Crickets clutter campus life
It is a yearly tradition for the Commerce crickets to overrun both the city and the campus, disrupting some daily activities of students. Since the start of the semester, the increase in cricket activity is often seen as disturbing and distracting by many on campus. When dealing with activity both indoors and outdoors, the bugs continue to be a nuisance even after their deaths.
In late August the cricket population began to increase and become much more active as it does every year. The constant habitation has frequently annoyed students; however, it would seem their activity has been spreading indoors and increasing student discomfort.
"It's disturbing to walk down the streets and see them splattered all over the place and even more of them all over walls," freshman Smith Hall resident Robert Brown said.
Recently, the cricket population has been finding ways to take refuge within buildings to escape the winter cold, adding a further inconvenience to the flow of classes. Students have reported having crickets pop up in uncomfortable places, as if from out of nowhere.
"Seeing them at fast food places is disgusting, and my friends have had them in their own rooms on every floor," freshman Shoale Sharrock said.

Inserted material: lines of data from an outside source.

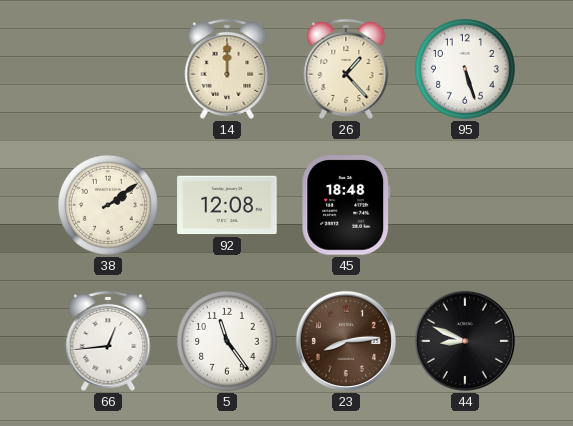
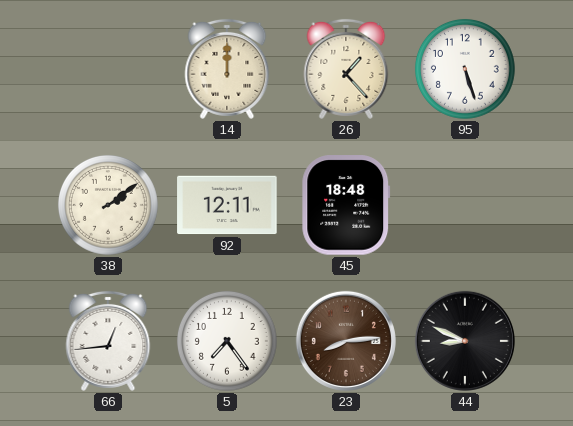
92: 12:08 -> 12:11
5: 11:24 -> 7:24
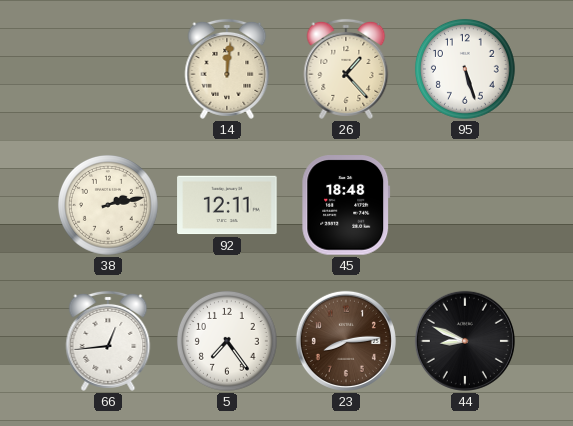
14: 12:00 -> 12:01
38: 2:09 -> 2:13
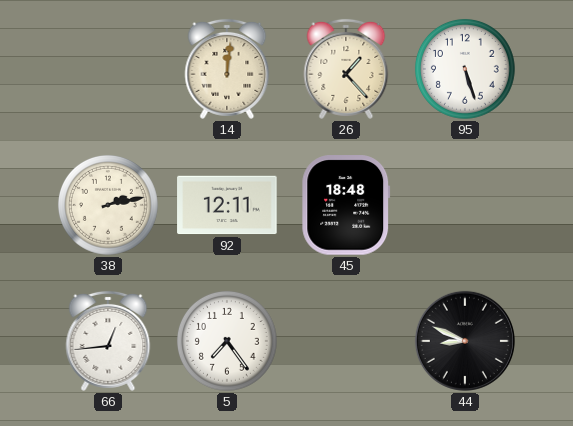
23: 8:14 -> none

The aftermaths of their appearances have been even more disturbing. A recent rainstorm forced many crickets to take shelter at the bottom of an elevator shaft in the Ferguson Social Science Building, crushing them all when the elevator reached the bottom. The resulting stench from their dead bodies was so intense that it not only spread throughout the area outside and around the building, but even forced certain classes inside of the building to cancel while the building was being aired out and deodorized.

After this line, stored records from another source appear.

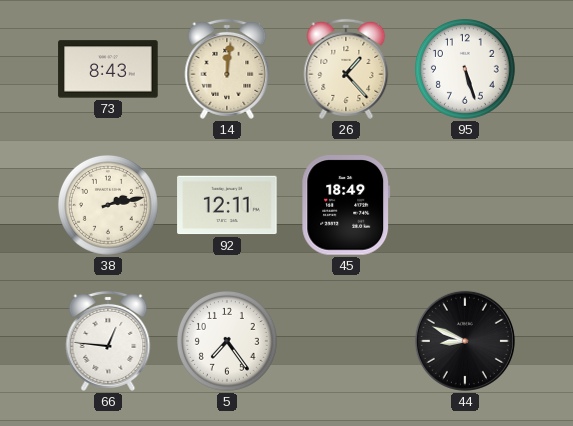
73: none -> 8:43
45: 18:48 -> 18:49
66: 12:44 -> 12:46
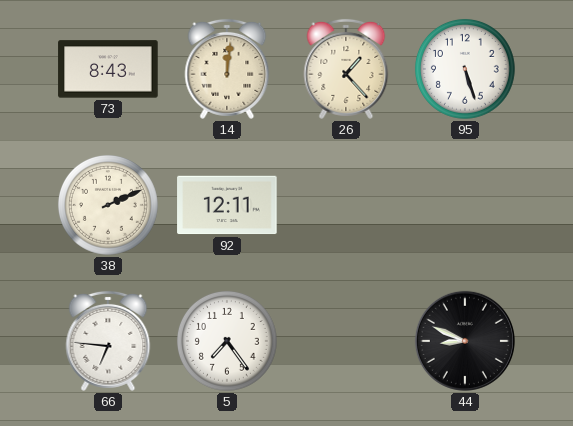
38: 2:13 -> 2:11
45: 18:49 -> none
66: 12:46 -> 6:46
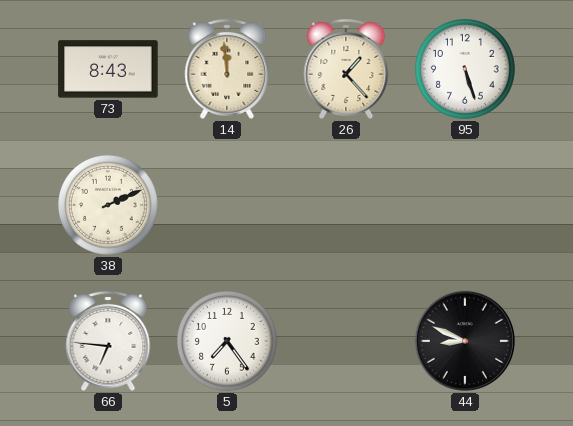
14: 12:01 -> 11:59
92: 12:11 -> none
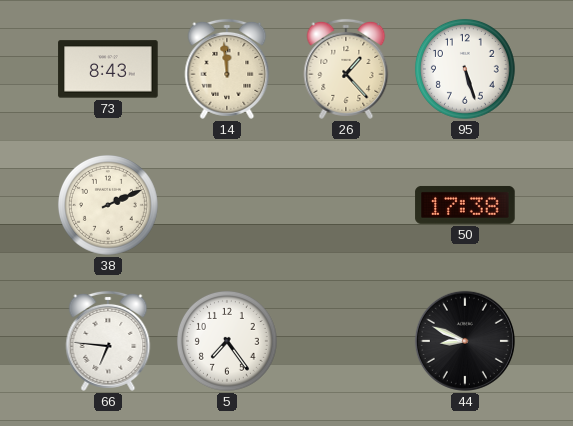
50: none -> 17:38
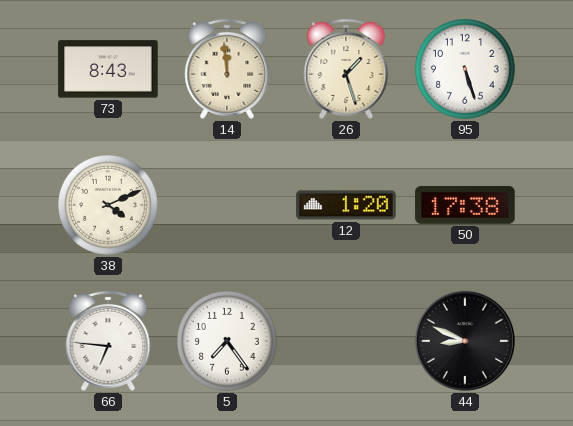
26: 1:23 -> 1:27
38: 2:11 -> 4:11
12: none -> 1:20
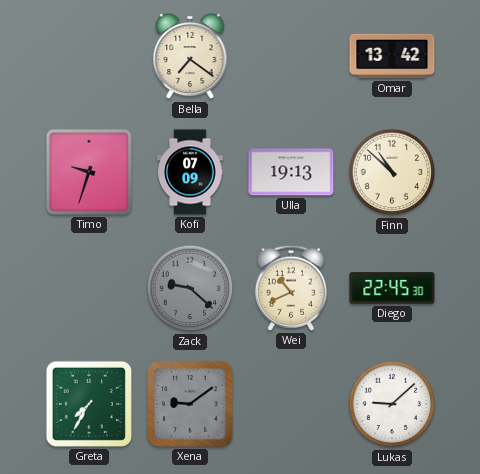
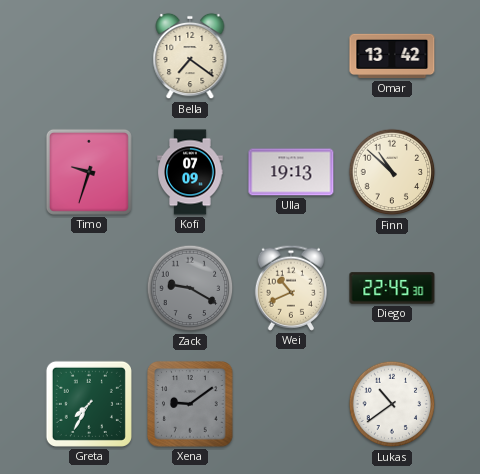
Zack: 9:22 -> 9:20
Lukas: 9:08 -> 10:39
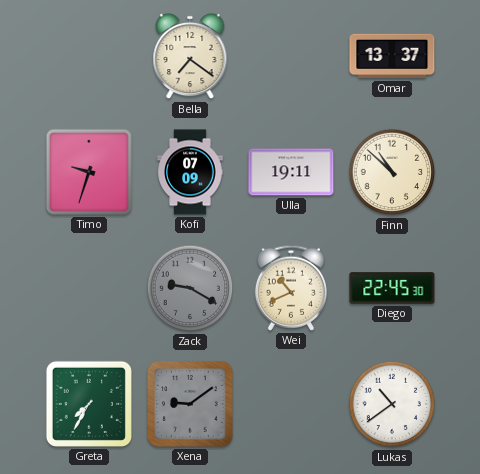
Omar: 13:42 -> 13:37
Ulla: 19:13 -> 19:11
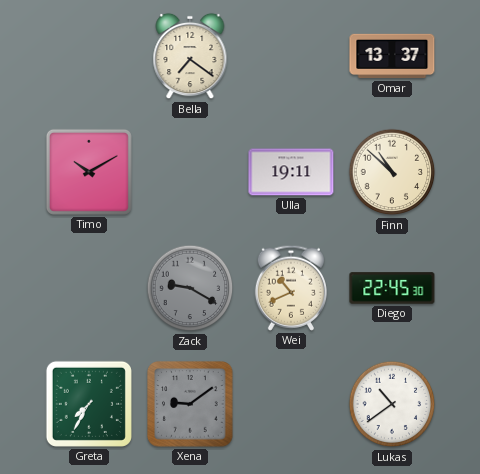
Timo: 9:33 -> 10:10
Kofi: 07:09 -> none
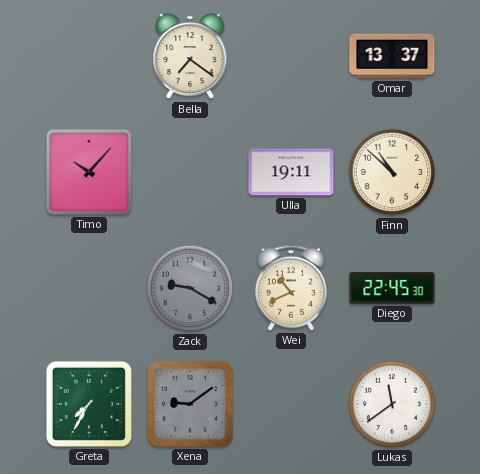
Timo: 10:10 -> 10:07
Lukas: 10:39 -> 11:39
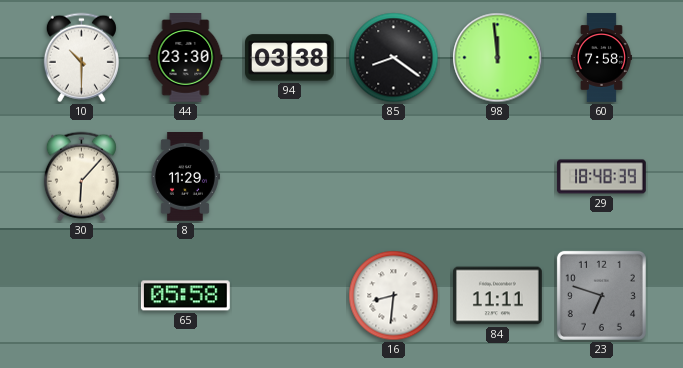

The question on the minds of most students is, "how are so many crickets getting inside of the building?" Perhaps slipping through the main entrance of buildings is understandable on the bottom floor, but crickets have been seen making it all the way to the third floor of buildings before passing away.
For now, the migration question remains unanswered, and soon the foul odor that arrives with the insects will fade away like the crickets themselves as winter approaches.